Well, it all may be a moot point anyway. It doesn't look like I'm going!

Monday, April 28, 2008

Bebe on The stupidity of co-workers

I just hate the incompetence of some co-workers, and I use the term co-worker loosely. Some people are just so stupid! They can never remember anything, no matter how many times you tell them. I used to work for a charitable, non-profit organization. I was the only paid employee of the organization in our area. Anyone else who helped out were volunteers. But there wasn't much help from them.
Occasionally, things needed to be purchased for an event or a meeting, and quite often a volunteer/member would lay out their own money. As with any type of company, there are procedures for getting reimbursed. Simple procedures.
There's a form.
One of the members who has been around the organization for years, has had the "procedure" for reimbursement explained to her, many times, by me. She never seems to be able to remember the really simple "procedure" for getting your money back. All you have to do is get a form from me. Fill out the form, get it signed by an officer (one of whom is one of her very close friends so one would think it would not be too difficult to get it signed, right?) of the organization, attach the receipt and hand it to me. If it's a couple of dollars I would pay it right out of petty cash. If it's a larger amount, it goes to our treasurer and she cuts a check.
Does this sound very difficult?
I really can't even begin to count how many times she just walked up to my desk and asked me for money, and she usually did not have the receipt with her. I then re-explained to her that she needs to give me the receipt so the money can be accounted for, duh! She would nod her head "okay" as if it were the first time she was hearing this news.
One time she called me on the phone and asked me to have the Treasurer send her a check for some purchase she had made. A) Why would I have to call? Doesn't she have a mouth? B) It doesn't work that way. C) I had explain the process again while trying to be patient.
Since this idiot doesn't even own a computer, I offered to fax her the form. No fax machine.
I ended up mailing her the fucking form and told her to fill it out and mail it directly to the treasurer. She asked me for the treasurer's address.
You may not think that's a terrible crime, but it is to me. Here's why?
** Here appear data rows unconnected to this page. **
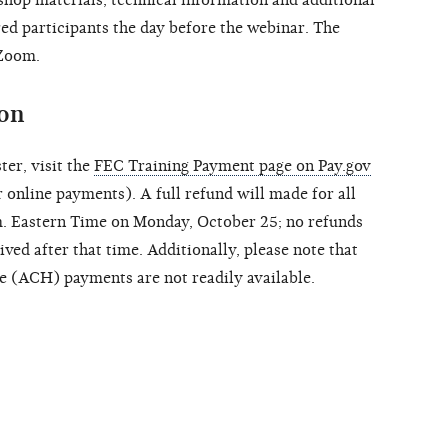
ered participants the day before the webinar. The
 Zoom.
ion
ter, visit the
FEC Training Payment page on Pay.gov
 online payments). A full refund will made for all
m. Eastern Time on Monday, October 25; no refunds
ived after that time. Additionally, please note that
e (ACH) payments are not readily available.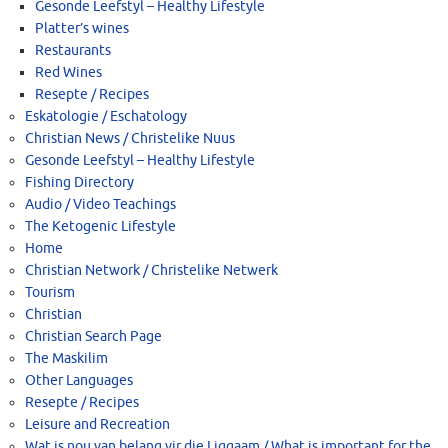
Gesonde Leefstyl – Healthy Lifestyle
Platter’s wines
Restaurants
Red Wines
Resepte / Recipes
Eskatologie / Eschatology
Christian News / Christelike Nuus
Gesonde Leefstyl – Healthy Lifestyle
Fishing Directory
Audio / Video Teachings
The Ketogenic Lifestyle
Home
Christian Network / Christelike Netwerk
Tourism
Christian
Christian Search Page
The Maskilim
Other Languages
Resepte / Recipes
Leisure and Recreation
Wat is nou van belang vir die Liggaam / What is important for the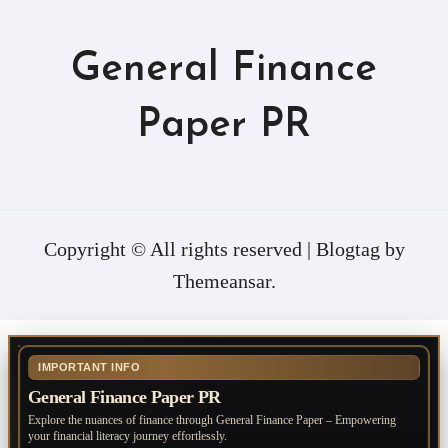
General Finance
Paper PR
Copyright © All rights reserved
|
Blogtag
by
Themeansar
.
IMPORTANT INFO
General Finance Paper PR
Explore the nuances of finance through General Finance Paper – Empowering
your financial literacy journey effortlessly.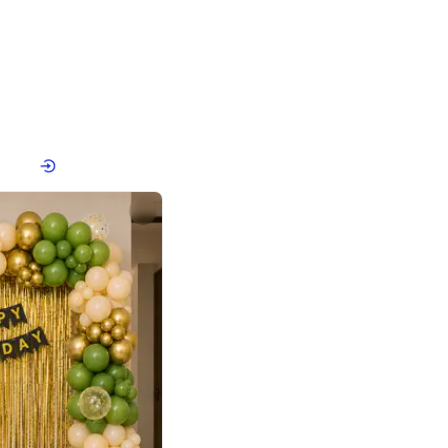
4.8
or
p price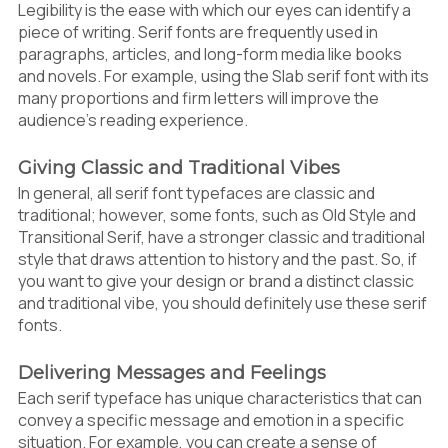
Legibility is the ease with which our eyes can identify a
piece of writing. Serif fonts are frequently used in
paragraphs, articles, and long-form media like books
and novels. For example, using the Slab serif font with its
many proportions and firm letters will improve the
audience’s reading experience.
Giving Classic and Traditional Vibes
In general, all serif font typefaces are classic and
traditional; however, some fonts, such as Old Style and
Transitional Serif, have a stronger classic and traditional
style that draws attention to history and the past. So, if
you want to give your design or brand a distinct classic
and traditional vibe, you should definitely use these serif
fonts.
Delivering Messages and Feelings
Each serif typeface has unique characteristics that can
convey a specific message and emotion in a specific
situation. For example, you can create a sense of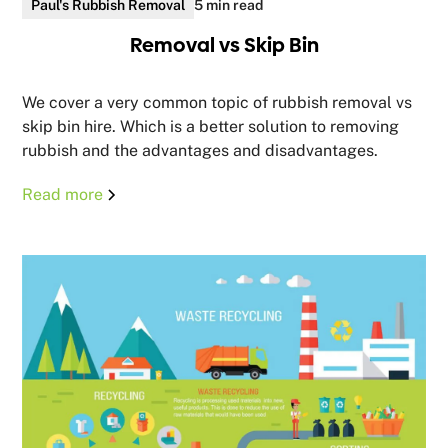
Paul's Rubbish Removal
5 min read
Removal vs Skip Bin
We cover a very common topic of rubbish removal vs
skip bin hire. Which is a better solution to removing
rubbish and the advantages and disadvantages.
Read more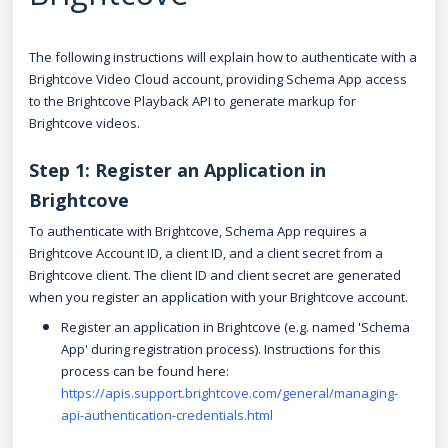
The following instructions will explain how to authenticate with a
Brightcove Video Cloud account, providing Schema App access
to the Brightcove Playback API to generate markup for
Brightcove videos.
Step 1: Register an Application in
Brightcove
To authenticate with Brightcove, Schema App requires a
Brightcove Account ID, a client ID, and a client secret from a
Brightcove client. The client ID and client secret are generated
when you register an application with your Brightcove account.
Register an application in Brightcove (e.g. named 'Schema
App' during registration process). Instructions for this
process can be found here:
https://apis.support.brightcove.com/general/managing-
api-authentication-credentials.html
Every year, in the fall when the new officers of the organization are appointed, I made a new directory of all the officers names, addresses, phone #s, e-mail address, etc. It takes a good bit of time to prepare and edit. Everybody gets a copy of the directory. I think it would be nice if someone actually looked at the thing. Know what I mean?
I told her she could find the treasurer's address in the directory. She said "oh".
This is an example of the kind of stupidity I used to deal with from these narrow-minded, 60-70-80 somethings. They were some of the stupidist, provincial morons I have ever known. I'm not there anymore. In fact, I'm retired now.

Friday, November 24, 2006

Bebe on Holidays ...

Boy oh boy!
Shopping with old people and idiots. Let me tell you about the old lady in the supermarket who took her damn time touching every single fucking roll in the bin. As the seconds ticked away, I got up right behind her, so when she turned around my nose was sticking in her god damned face. I said: "Now that you've touched every single one of them, can I have a chance now?"

She sure was shocked. She just walked away. I selected my rolls then moved on, charging my cart into other carts that were blocking the aisles where the other asshole shoppers had parked theirs, and elbowing my way to the meat counter. Just charging ahead. What a nightmare!